The misleading error semantics make this particularly painful to debug:
- HTTP 500s surge without visibility in Azure’s monitoring
- HTTP 400s imply client-side issues, but retries succeed instantly, masking what are clearly transient backend failures
Because Issue #2 forces you into multi-region deployments, your system will happily continue routing traffic into degraded regions unless you actively detect and avoid them — compounding both latency and error rates.
What you’re forced to build
If you care about latency or SLAs, you must implement:
- Per-region latency tracking
- Per-region error-rate tracking (independent of Azure’s dashboards)

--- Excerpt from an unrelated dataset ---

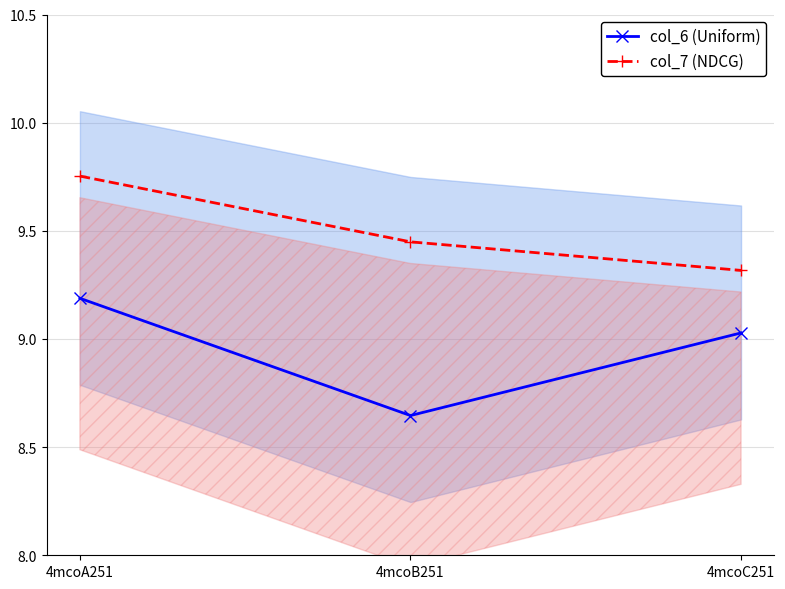

Where is col_7 (NDCG) nearest to the value 9?

4mcoC251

- Baselines and anomaly detection
- Automatic regional failover
- Alerting when a region degrades
This is monitoring and error-classification infrastructure Azure should provide — but doesn’t.

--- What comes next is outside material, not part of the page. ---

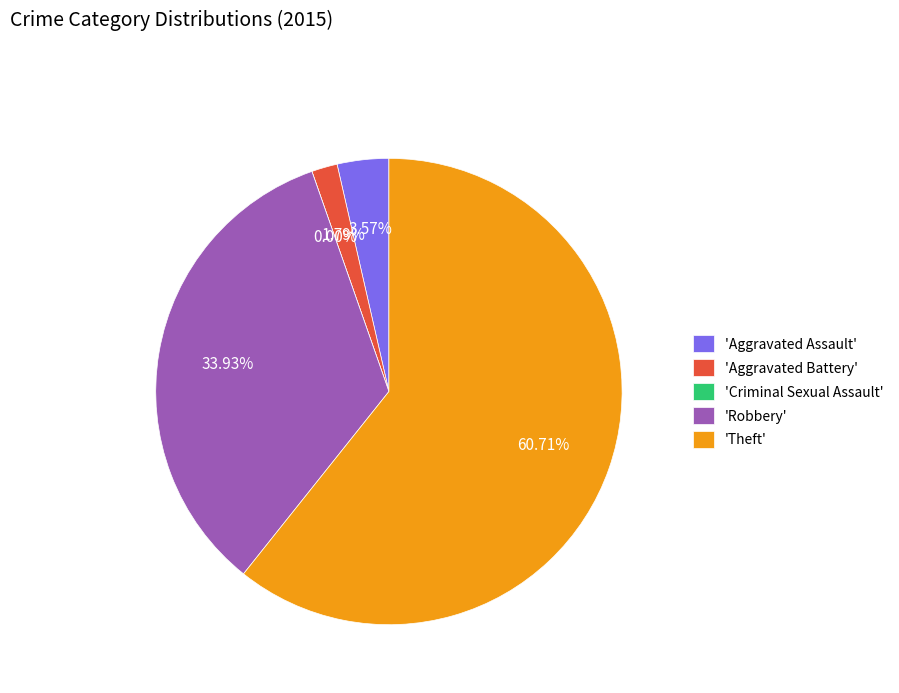

Count the number of slices in the pie.

5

Issue #4: The 2,000-page hard limit
Azure has a hard cap:
- 2,000 pages per document (paid tier)
- Anything larger must be manually chunked
This is not an edge case.
Real-world documents that routinely exceed this:
- Mortgage packages
- Legal discovery
- Financial disclosures
Chunking sounds simple until you do it:
- Split PDFs
- Track page offsets
- Reassemble results
- Deal with tables and paragraphs split across chunks
Want to process chunks in parallel? Congratulations — you just made the rate-limit problem worse.

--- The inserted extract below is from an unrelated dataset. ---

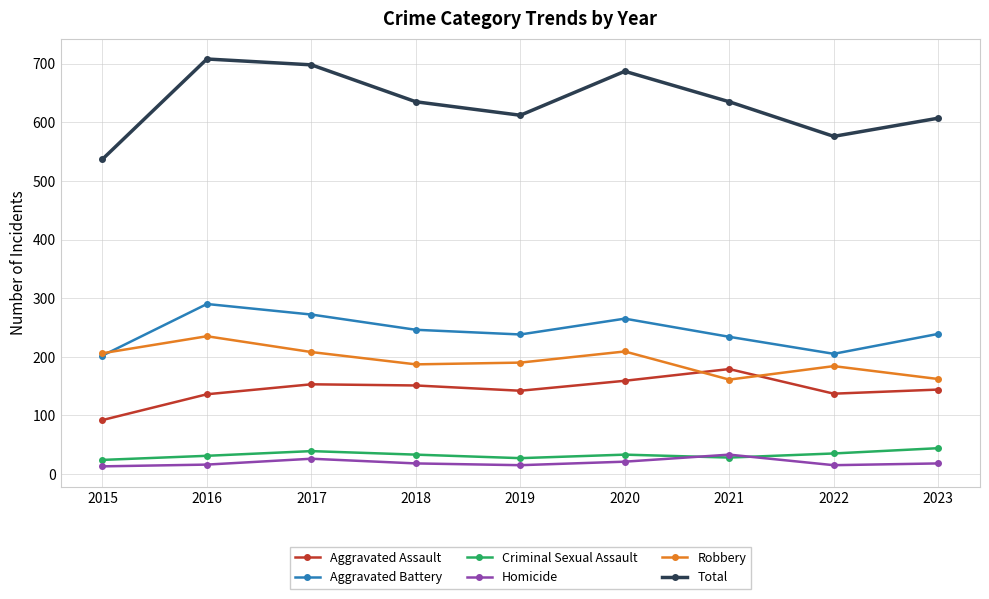

Is the value of Aggravated Assault at 2021 greater than the value of Total at 2023?

No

Large documents amplify every other issue: polling overhead, rate limits, and orchestration complexity.
Issue #5: Unpredictable file failures
Some files just… fail.
No clear pattern. No useful error messages.
Examples I’ve hit in production:
- PDFs that open fine everywhere → “corrupted”
- Images that render correctly → “invalid format”
- Barcode extraction failing entire documents
- Encrypted PDFs failing even after unlocking
Error messages are typically:
“An unexpected error occurred”
Which is about as actionable as it sounds.
The cost of workarounds
To survive in production you end up building:
- Feature-flag retries (wasting requests)
- PDF repair pipelines (Ghostscript, Poppler, ImageMagick)
- Image re-encoding and metadata stripping
- Fallback processing paths
All of this adds latency, cost, and complexity — and none of it is predictable.
To be fair: document processing is hard. These issues aren’t unique to Azure. But Azure gives you very little visibility into why something failed.
Smaller (but painful) issues
A few things that don’t break systems, but slowly drain your sanity:
- Pricing opacity: Pricing is per-page and feature-based, but responses don’t include cost information. If you want accurate accounting, you have to track it yourself.
- Studio vs API mismatches: “It works in the Studio” often does not mean it works via API. Different defaults, versions, and parameters lead to misleading POCs.
- Breaking SDK changes: API and SDK upgrades regularly introduce breaking changes, forcing codebase-wide migrations and accuracy re-validation.
Who Azure Document Intelligence is good for
Despite all this, it can be the right tool if:
- Your volumes are low
- Latency isn’t critical
- Documents are small and simple
- You’re deeply embedded in Azure
- You have strong internal platform teams
Just go in knowing what you’ll need to build around it.
Final thoughts
This isn’t meant to bash Azure. It’s a powerful platform with serious engineering behind it.
But once you operate at scale, many of the hardest problems aren’t accuracy — they’re architecture, limits, and operational complexity.
If you’re evaluating OCR vendors, these trade-offs matter before you’re locked in.
I wish I’d seen a post like this earlier.